Finalement, Sichel fut nommé chef de la station de la CIA à Hong Kong, le poste idéal pour surveiller la guerre communiste-nationaliste en Chine et la montée du communisme en Asie du Sud-Est. À la fin des années 1950, le président Eisenhower et son administration craignaient « l’effet domino » selon lequel une prise de pouvoir communiste dans un pays déclencherait une réaction en chaîne de prises de pouvoir communistes dans les pays voisins. La paranoïa suscitée par de tels événements a amené le gouvernement américain à détourner son attention de la collecte de renseignements vers des actions secrètes. C'était une décision avec laquelle Sichel n'était pas d'accord et en 1959, il démissionna. Une telle ingérence active dans d’autres sociétés est, selon lui, au mieux contre-productive, mais conduit le plus souvent à des situations désastreuses (par exemple au Vietnam, au Cambodge, en Iran). "Nous devons apprendre que chaque société doit évoluer au fil du temps, parfois au fil des générations, et selon ses propres conditions. À mon avis, l'action diplomatique nous serait plus utile qu'une action politique secrète, sans parler d'une action paramilitaire." Il est souvent plus facile d’agir, surtout en étant convaincu que l’on a toujours raison, que d’attendre et de laisser les problèmes se résoudre d’eux-mêmes. C'est la maladie des empires. » Sagesse intemporelle de quelqu'un qui a été témoin de la guerre.

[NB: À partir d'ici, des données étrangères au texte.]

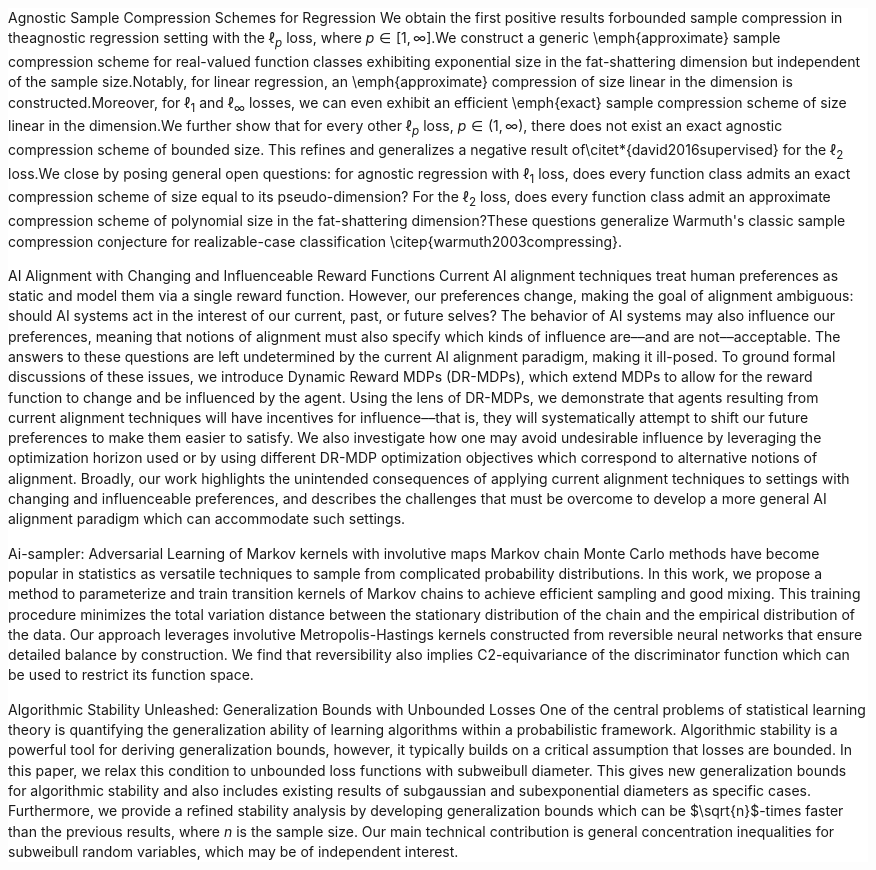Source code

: Agnostic Sample Compression Schemes for Regression
We obtain the first positive results forbounded sample compression in theagnostic regression setting with the $\ell_p$ loss, where $p\in [1,\infty]$.We construct a generic \emph{approximate} sample compression scheme for real-valued function classes exhibiting exponential size in the fat-shattering dimension but independent of the sample size.Notably, for linear regression, an \emph{approximate} compression of size linear in the dimension is constructed.Moreover, for $\ell_1$ and $\ell_\infty$ losses, we can even exhibit an efficient \emph{exact} sample compression scheme of size linear in the dimension.We further show that for every other $\ell_p$ loss, $p\in (1,\infty)$, there does not exist an exact agnostic compression scheme of bounded size. This refines and generalizes a negative result of\citet*{david2016supervised} for the $\ell_2$ loss.We close by posing general open questions: for agnostic regression with $\ell_1$ loss, does every function class admits an exact compression scheme of size equal to its pseudo-dimension? For the $\ell_2$ loss, does every function class admit an approximate compression scheme of polynomial size in the fat-shattering dimension?These questions generalize Warmuth's  classic sample compression conjecture for realizable-case classification \citep{warmuth2003compressing}.

AI Alignment with Changing and Influenceable Reward Functions
Current AI alignment techniques treat human preferences as static and model them via a single reward function. However, our preferences change, making the goal of alignment ambiguous: should AI systems act in the interest of our current, past, or future selves? The behavior of AI systems may also influence our preferences, meaning that notions of alignment must also specify which kinds of influence are––and are not––acceptable. The answers to these questions are left undetermined by the current AI alignment paradigm, making it ill-posed. To ground formal discussions of these issues, we introduce Dynamic Reward MDPs (DR-MDPs), which extend MDPs to allow for the reward function to change and be influenced by the agent. Using the lens of DR-MDPs, we demonstrate that agents resulting from current alignment techniques will have incentives for influence––that is, they will systematically attempt to shift our future preferences to make them easier to satisfy. We also investigate how one may avoid undesirable influence by leveraging the optimization horizon used or by using different DR-MDP optimization objectives which correspond to alternative notions of alignment. Broadly, our work highlights the unintended consequences of applying current alignment techniques to settings with changing and influenceable preferences, and describes the challenges that must be overcome to develop a more general AI alignment paradigm which can accommodate such settings.

Ai-sampler: Adversarial Learning of Markov kernels with involutive maps
Markov chain Monte Carlo methods have become popular in statistics as versatile techniques to sample from complicated probability distributions. In this work, we propose a method to parameterize and train transition kernels of Markov chains to achieve efficient sampling and good mixing. This training procedure minimizes the total variation distance between the stationary distribution of the chain and the empirical distribution of the data. Our approach leverages involutive Metropolis-Hastings kernels constructed from reversible neural networks that ensure detailed balance by construction. We find that reversibility also implies C2-equivariance of the discriminator function which can be used to restrict its function space.

Algorithmic Stability Unleashed: Generalization Bounds with Unbounded Losses
One of the central problems of statistical learning theory is quantifying the generalization ability of learning algorithms within a probabilistic framework. Algorithmic stability is a powerful tool for deriving generalization bounds, however, it typically builds on a critical assumption that losses are bounded. In this paper, we relax this condition to unbounded loss functions with subweibull diameter. This gives new generalization bounds for algorithmic stability and also includes existing results of subgaussian and subexponential diameters as specific cases. Furthermore, we provide a refined stability analysis by developing generalization bounds which can be $\sqrt{n}$-times faster than the previous results, where $n$ is the sample size.  Our main technical contribution is general concentration inequalities for subweibull random variables, which may be of independent interest.
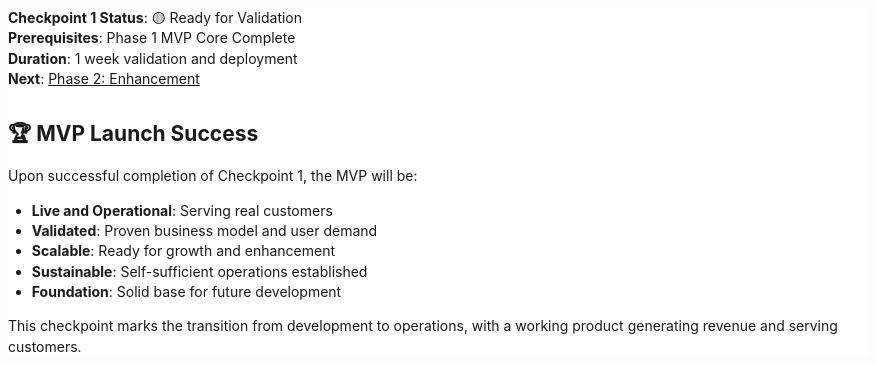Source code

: 
**Checkpoint 1 Status**: 🟡 Ready for Validation  
**Prerequisites**: Phase 1 MVP Core Complete  
**Duration**: 1 week validation and deployment  
**Next**: [Phase 2: Enhancement](./phase-2-enhancement.md)

## **🏆 MVP Launch Success**

Upon successful completion of Checkpoint 1, the MVP will be:
- **Live and Operational**: Serving real customers
- **Validated**: Proven business model and user demand
- **Scalable**: Ready for growth and enhancement
- **Sustainable**: Self-sufficient operations established
- **Foundation**: Solid base for future development

This checkpoint marks the transition from development to operations, with a working product generating revenue and serving customers.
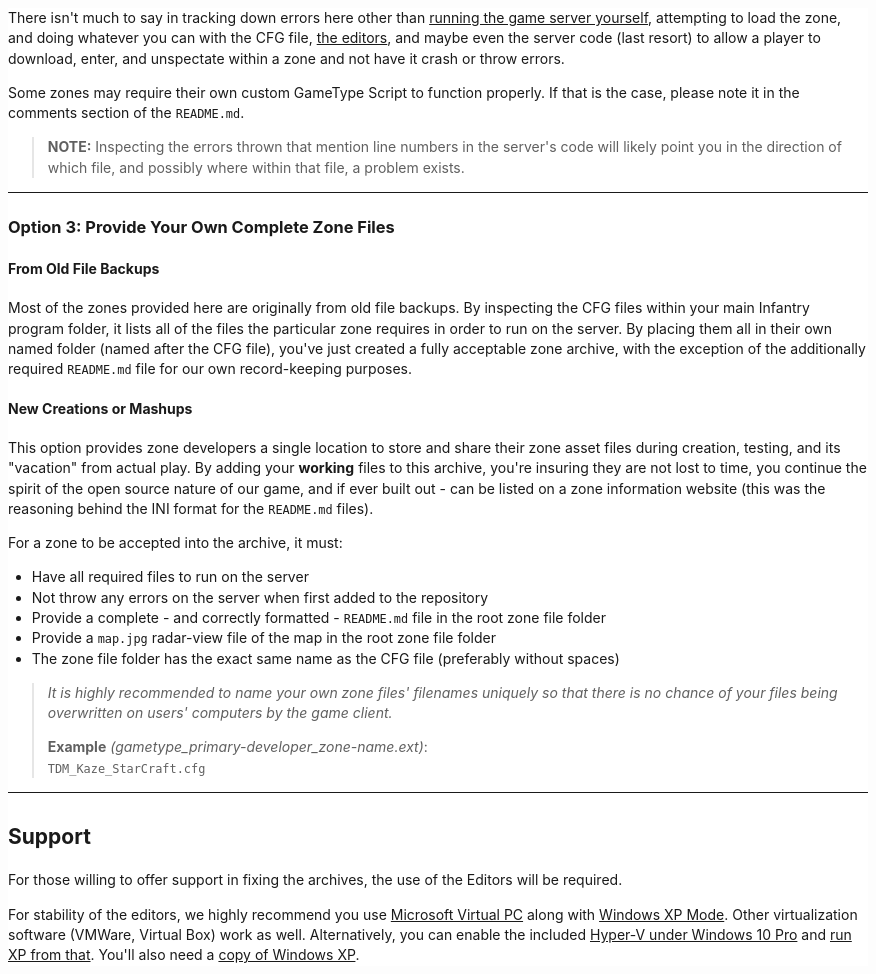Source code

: There isn't much to say in tracking down errors here other than [running the game server yourself](https://github.com/InfantryOnline/Infantry-Online-Server), attempting to load the zone, and doing whatever you can with the CFG file, [the editors](https://freeinfantry.com/Editors.zip), and maybe even the server code (last resort) to allow a player to download, enter, and unspectate within a zone and not have it crash or throw errors.

Some zones may require their own custom GameType Script to function properly. If that is the case, please note it in the comments section of the `README.md`.

> **NOTE:** Inspecting the errors thrown that mention line numbers in the server's code will likely point you in the direction of which file, and possibly where within that file, a problem exists.

---

### Option 3: Provide Your Own Complete Zone Files

#### From Old File Backups

Most of the zones provided here are originally from old file backups. By inspecting the CFG files within your main Infantry program folder, it lists all of the files the particular zone requires in order to run on the server. By placing them all in their own named folder (named after the CFG file), you've just created a fully acceptable zone archive, with the exception of the additionally required `README.md` file for our own record-keeping purposes.

#### New Creations or Mashups

This option provides zone developers a single location to store and share their zone asset files during creation, testing, and its "vacation" from actual play. By adding your **working** files to this archive, you're insuring they are not lost to time, you continue the spirit of the open source nature of our game, and if ever built out - can be listed on a zone information website (this was the reasoning behind the INI format for the `README.md` files).

For a zone to be accepted into the archive, it must:

- Have all required files to run on the server
- Not throw any errors on the server when first added to the repository
- Provide a complete - and correctly formatted - `README.md` file in the root zone file folder
- Provide a `map.jpg` radar-view file of the map in the root zone file folder
- The zone file folder has the exact same name as the CFG file (preferably without spaces)

> *It is highly recommended to name your own zone files' filenames uniquely so that there is no chance of your files being overwritten on users' computers by the game client.*  
>  
> __Example__ *(gametype\_primary-developer\_zone-name.ext)*:  
> `TDM_Kaze_StarCraft.cfg`

---

## Support

For those willing to offer support in fixing the archives, the use of the Editors will be required. 

For stability of the editors, we highly recommend you use [Microsoft Virtual PC](https://www.microsoft.com/en-us/download/details.aspx?id=3702) along with [Windows XP Mode](https://www.microsoft.com/en-us/download/details.aspx%3Fid=8002). Other virtualization software (VMWare, Virtual Box) work as well. Alternatively, you can enable the included [Hyper-V under Windows 10 Pro](https://docs.microsoft.com/en-us/virtualization/hyper-v-on-windows/quick-start/enable-hyper-v) and [run XP from that](https://superuser.com/questions/1288292/create-windows-xp-vm-on-windows-10). You'll also need a [copy of Windows XP](https://superuser.com/questions/1230652/get-official-windows-xp-virtual-machine-for-hyper-v).
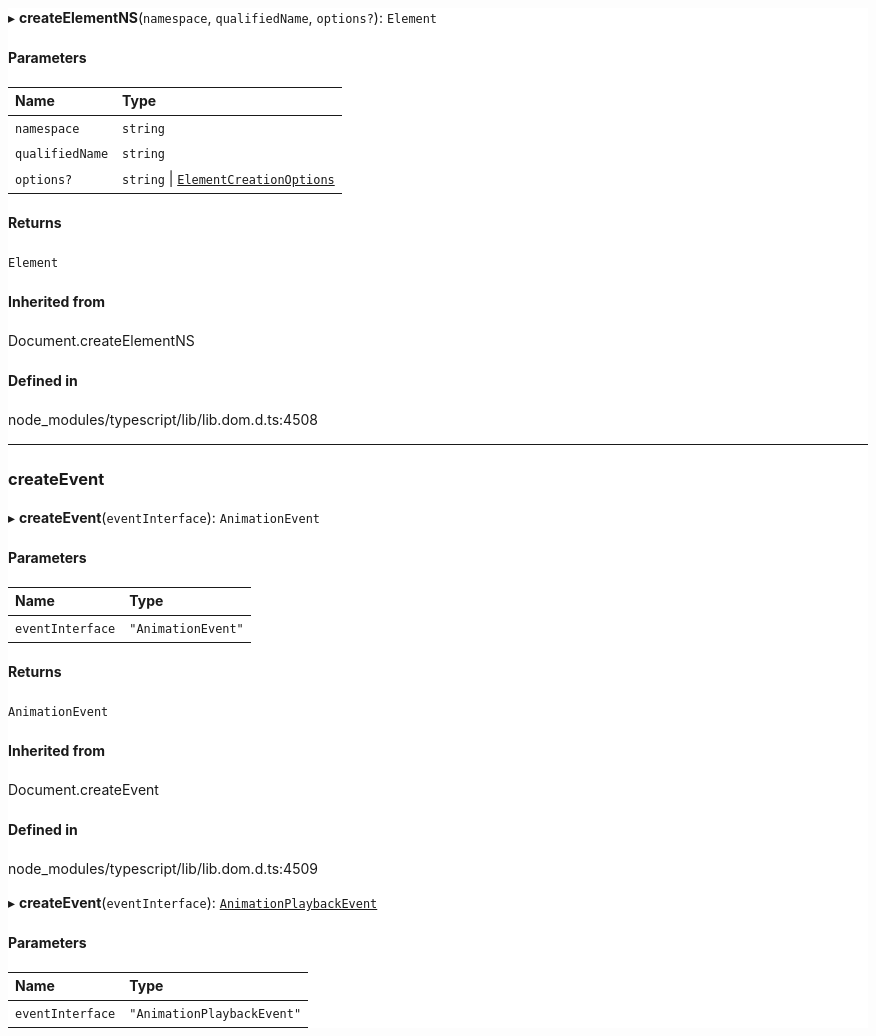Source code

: ▸ **createElementNS**(`namespace`, `qualifiedName`, `options?`): `Element`

#### Parameters

| Name | Type |
| :------ | :------ |
| `namespace` | `string` |
| `qualifiedName` | `string` |
| `options?` | `string` \| [`ElementCreationOptions`](akashaproject_design_system._internal_.ElementCreationOptions.md) |

#### Returns

`Element`

#### Inherited from

Document.createElementNS

#### Defined in

node_modules/typescript/lib/lib.dom.d.ts:4508

___

### createEvent

▸ **createEvent**(`eventInterface`): `AnimationEvent`

#### Parameters

| Name | Type |
| :------ | :------ |
| `eventInterface` | ``"AnimationEvent"`` |

#### Returns

`AnimationEvent`

#### Inherited from

Document.createEvent

#### Defined in

node_modules/typescript/lib/lib.dom.d.ts:4509

▸ **createEvent**(`eventInterface`): [`AnimationPlaybackEvent`](../modules/akashaproject_design_system._internal_.md#animationplaybackevent)

#### Parameters

| Name | Type |
| :------ | :------ |
| `eventInterface` | ``"AnimationPlaybackEvent"`` |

En 1960, Sichel avait déménagé à New York et travaillait pour l'entreprise viticole familiale. C'était l'ère des cocktails et des déjeuners à deux martinis de Mad Men, où les choix de vins étaient soit des produits de supermarché bon marché comme Thunderbird et Gallo Hearty Burgundy, soit des bouteilles raréfiées comme Petrus, et peu entre les deux. Blue Nun, que nous regardons aujourd’hui avec dédain, était à l’époque un miracle marketing. L'étiquette Blue Nun est apparue pour la première fois sur les vins Sichel dans les années 1920 et comprenait quatre Liebfraumilches, deux vins de la Moselle et un vin mousseux. Lorsque Sichel a rejoint l'entreprise, il a décidé de limiter la gamme de produits à un seul vin, un Liebfraumilch, et après de nombreux tests gustatifs, ils ont opté pour un assemblage de Riesling avec du Müller-Thurgau, du Silvaner et du Gewürztraminer. Légèrement sucré, il était commercialisé comme le « vin qui accompagnait chaque plat » et promu à la radio par Stiller et Meara. Mais à mesure que le monde du vin se développait et que les consommateurs devenaient plus exigeants, Blue Nun tomba en disgrâce. Avant que l'entreprise ne s'effondre complètement, Sichel a vendu Blue Nun à une grande entreprise allemande, où elle se trouve encore aujourd'hui.

Les liens de Sichel avec Bordeaux l'amènent à sa prochaine étape : copropriétaire du Château Fourcas Hosten dans le Médoc, qu'il conservera pendant 20 ans avant de « prendre sa retraite ».